[Records from a dataset]
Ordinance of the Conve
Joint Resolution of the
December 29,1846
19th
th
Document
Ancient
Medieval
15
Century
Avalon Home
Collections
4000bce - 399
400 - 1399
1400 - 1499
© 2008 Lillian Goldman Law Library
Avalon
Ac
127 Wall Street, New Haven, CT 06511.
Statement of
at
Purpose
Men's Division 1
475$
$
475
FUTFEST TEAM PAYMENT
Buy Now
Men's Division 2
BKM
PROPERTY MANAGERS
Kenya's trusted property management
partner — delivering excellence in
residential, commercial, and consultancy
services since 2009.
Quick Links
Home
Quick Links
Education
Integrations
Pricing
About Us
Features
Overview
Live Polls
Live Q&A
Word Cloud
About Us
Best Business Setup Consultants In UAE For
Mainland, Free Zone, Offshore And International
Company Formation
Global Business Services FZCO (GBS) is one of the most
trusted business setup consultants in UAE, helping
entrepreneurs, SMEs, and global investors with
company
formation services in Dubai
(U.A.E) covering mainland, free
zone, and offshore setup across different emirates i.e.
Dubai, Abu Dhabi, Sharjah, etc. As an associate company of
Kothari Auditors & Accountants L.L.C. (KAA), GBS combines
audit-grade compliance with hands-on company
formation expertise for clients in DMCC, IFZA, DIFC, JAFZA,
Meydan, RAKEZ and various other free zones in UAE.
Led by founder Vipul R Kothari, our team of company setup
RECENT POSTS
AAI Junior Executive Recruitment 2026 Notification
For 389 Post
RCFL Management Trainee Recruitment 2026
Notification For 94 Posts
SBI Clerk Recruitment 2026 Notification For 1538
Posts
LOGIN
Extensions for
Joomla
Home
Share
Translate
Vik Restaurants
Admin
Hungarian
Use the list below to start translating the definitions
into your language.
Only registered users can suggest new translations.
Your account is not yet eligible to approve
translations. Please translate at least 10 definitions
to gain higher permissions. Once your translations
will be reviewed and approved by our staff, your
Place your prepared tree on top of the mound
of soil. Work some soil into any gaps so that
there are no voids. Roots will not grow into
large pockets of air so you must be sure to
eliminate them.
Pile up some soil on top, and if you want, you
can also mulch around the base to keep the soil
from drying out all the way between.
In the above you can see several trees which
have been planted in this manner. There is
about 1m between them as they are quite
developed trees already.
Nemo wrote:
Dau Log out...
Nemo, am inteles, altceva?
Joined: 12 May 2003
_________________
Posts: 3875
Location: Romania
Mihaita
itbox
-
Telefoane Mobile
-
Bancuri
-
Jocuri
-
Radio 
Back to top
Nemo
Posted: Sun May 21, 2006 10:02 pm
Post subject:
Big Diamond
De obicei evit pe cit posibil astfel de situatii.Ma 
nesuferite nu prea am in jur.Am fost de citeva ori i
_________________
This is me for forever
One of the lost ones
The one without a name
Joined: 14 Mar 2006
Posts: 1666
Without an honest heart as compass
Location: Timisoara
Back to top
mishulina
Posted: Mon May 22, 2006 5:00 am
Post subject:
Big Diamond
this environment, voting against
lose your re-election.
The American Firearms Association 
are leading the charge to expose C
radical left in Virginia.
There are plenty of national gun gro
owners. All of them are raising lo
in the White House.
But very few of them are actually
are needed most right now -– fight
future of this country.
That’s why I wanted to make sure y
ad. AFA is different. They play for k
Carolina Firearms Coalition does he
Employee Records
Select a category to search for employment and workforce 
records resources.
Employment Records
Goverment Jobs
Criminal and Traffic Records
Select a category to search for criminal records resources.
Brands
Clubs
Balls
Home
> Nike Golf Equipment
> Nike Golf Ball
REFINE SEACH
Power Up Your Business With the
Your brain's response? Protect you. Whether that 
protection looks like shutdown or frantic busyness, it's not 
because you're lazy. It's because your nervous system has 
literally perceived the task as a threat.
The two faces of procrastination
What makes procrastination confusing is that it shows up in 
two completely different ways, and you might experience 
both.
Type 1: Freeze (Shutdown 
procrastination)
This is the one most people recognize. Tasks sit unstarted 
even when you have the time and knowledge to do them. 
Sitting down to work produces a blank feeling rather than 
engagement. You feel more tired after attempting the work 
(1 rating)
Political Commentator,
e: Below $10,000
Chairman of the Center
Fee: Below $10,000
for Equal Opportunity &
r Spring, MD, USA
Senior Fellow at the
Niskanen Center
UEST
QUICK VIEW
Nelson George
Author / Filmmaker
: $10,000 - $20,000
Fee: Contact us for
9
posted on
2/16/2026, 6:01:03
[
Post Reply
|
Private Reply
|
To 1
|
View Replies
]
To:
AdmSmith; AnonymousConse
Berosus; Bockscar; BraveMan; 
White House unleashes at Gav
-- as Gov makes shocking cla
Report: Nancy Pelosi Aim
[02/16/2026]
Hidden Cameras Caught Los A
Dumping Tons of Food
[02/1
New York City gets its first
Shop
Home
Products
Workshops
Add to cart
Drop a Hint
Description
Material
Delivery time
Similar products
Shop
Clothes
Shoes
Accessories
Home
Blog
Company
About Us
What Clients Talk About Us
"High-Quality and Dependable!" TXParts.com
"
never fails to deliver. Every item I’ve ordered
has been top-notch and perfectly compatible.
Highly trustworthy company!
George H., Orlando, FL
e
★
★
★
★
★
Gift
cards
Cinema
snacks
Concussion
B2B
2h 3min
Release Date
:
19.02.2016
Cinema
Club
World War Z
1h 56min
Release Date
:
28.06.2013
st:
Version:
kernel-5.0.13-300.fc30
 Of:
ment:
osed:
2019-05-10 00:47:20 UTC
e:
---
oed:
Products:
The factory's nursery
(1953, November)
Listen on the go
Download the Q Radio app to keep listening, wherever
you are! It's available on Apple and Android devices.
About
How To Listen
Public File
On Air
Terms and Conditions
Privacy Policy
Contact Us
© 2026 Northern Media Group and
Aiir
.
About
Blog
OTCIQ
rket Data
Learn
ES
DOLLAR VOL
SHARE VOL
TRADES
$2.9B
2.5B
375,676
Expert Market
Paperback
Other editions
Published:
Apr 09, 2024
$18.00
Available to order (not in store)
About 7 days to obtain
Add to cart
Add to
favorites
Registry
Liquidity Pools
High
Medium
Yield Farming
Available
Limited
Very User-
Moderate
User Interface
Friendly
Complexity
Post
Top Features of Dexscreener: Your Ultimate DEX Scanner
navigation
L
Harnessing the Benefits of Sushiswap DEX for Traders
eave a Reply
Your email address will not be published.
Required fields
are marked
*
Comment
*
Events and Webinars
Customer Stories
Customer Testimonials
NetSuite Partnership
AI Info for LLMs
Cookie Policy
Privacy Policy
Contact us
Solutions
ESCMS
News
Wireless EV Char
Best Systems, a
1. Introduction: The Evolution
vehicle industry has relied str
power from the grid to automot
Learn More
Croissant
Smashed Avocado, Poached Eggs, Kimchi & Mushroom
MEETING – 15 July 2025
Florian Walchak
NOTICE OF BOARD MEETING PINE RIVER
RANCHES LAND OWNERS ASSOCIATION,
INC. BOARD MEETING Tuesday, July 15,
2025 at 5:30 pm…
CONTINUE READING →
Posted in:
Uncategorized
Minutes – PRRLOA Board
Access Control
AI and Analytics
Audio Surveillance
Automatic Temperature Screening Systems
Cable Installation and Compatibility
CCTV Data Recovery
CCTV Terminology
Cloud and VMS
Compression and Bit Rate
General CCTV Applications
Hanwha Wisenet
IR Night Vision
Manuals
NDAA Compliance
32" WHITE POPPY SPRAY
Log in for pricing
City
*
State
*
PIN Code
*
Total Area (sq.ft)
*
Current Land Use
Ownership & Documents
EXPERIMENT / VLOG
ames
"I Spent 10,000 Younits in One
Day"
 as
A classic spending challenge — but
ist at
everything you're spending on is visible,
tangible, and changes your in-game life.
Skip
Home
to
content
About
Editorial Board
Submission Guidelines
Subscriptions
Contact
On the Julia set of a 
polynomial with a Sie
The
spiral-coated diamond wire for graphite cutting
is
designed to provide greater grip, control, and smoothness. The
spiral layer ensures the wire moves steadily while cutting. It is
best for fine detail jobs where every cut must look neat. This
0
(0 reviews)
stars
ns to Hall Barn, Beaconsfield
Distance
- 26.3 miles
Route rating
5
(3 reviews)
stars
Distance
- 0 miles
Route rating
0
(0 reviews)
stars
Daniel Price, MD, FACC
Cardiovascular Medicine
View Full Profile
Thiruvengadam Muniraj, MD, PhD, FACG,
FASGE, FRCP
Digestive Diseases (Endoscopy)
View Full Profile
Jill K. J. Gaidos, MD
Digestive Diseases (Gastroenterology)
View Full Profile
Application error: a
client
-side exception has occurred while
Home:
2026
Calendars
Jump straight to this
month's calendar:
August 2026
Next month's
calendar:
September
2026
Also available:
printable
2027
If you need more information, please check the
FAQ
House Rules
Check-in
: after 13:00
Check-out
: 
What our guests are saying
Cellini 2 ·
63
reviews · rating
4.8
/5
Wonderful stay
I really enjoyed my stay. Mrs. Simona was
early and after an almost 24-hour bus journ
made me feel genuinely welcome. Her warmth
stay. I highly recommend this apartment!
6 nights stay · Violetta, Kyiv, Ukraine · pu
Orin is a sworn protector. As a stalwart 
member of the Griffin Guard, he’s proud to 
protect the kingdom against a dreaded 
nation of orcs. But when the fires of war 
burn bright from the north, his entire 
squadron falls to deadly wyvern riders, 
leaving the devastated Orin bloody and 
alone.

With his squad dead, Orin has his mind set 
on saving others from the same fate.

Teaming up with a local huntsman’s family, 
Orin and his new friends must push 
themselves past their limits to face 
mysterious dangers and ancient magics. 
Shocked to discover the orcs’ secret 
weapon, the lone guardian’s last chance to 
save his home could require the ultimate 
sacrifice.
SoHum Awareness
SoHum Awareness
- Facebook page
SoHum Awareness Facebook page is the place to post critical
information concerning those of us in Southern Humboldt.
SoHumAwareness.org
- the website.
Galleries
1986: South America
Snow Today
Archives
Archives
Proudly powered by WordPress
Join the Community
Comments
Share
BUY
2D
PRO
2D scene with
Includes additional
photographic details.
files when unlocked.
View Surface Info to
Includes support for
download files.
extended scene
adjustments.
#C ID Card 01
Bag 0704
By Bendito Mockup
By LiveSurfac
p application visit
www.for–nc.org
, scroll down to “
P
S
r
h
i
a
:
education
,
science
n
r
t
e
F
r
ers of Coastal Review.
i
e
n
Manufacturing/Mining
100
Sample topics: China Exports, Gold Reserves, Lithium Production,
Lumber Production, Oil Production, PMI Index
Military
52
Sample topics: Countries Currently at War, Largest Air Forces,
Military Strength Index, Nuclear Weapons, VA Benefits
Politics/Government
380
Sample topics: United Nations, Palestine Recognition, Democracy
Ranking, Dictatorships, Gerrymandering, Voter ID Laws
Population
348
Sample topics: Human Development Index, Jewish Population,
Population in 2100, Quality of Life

_Task statement:_ Which lines of the data above contain the string "MEETING"? Copy each of them.

_Result of this exercise:_
MEETING – 15 July 2025
NOTICE OF BOARD MEETING PINE RIVER
INC. BOARD MEETING Tuesday, July 15,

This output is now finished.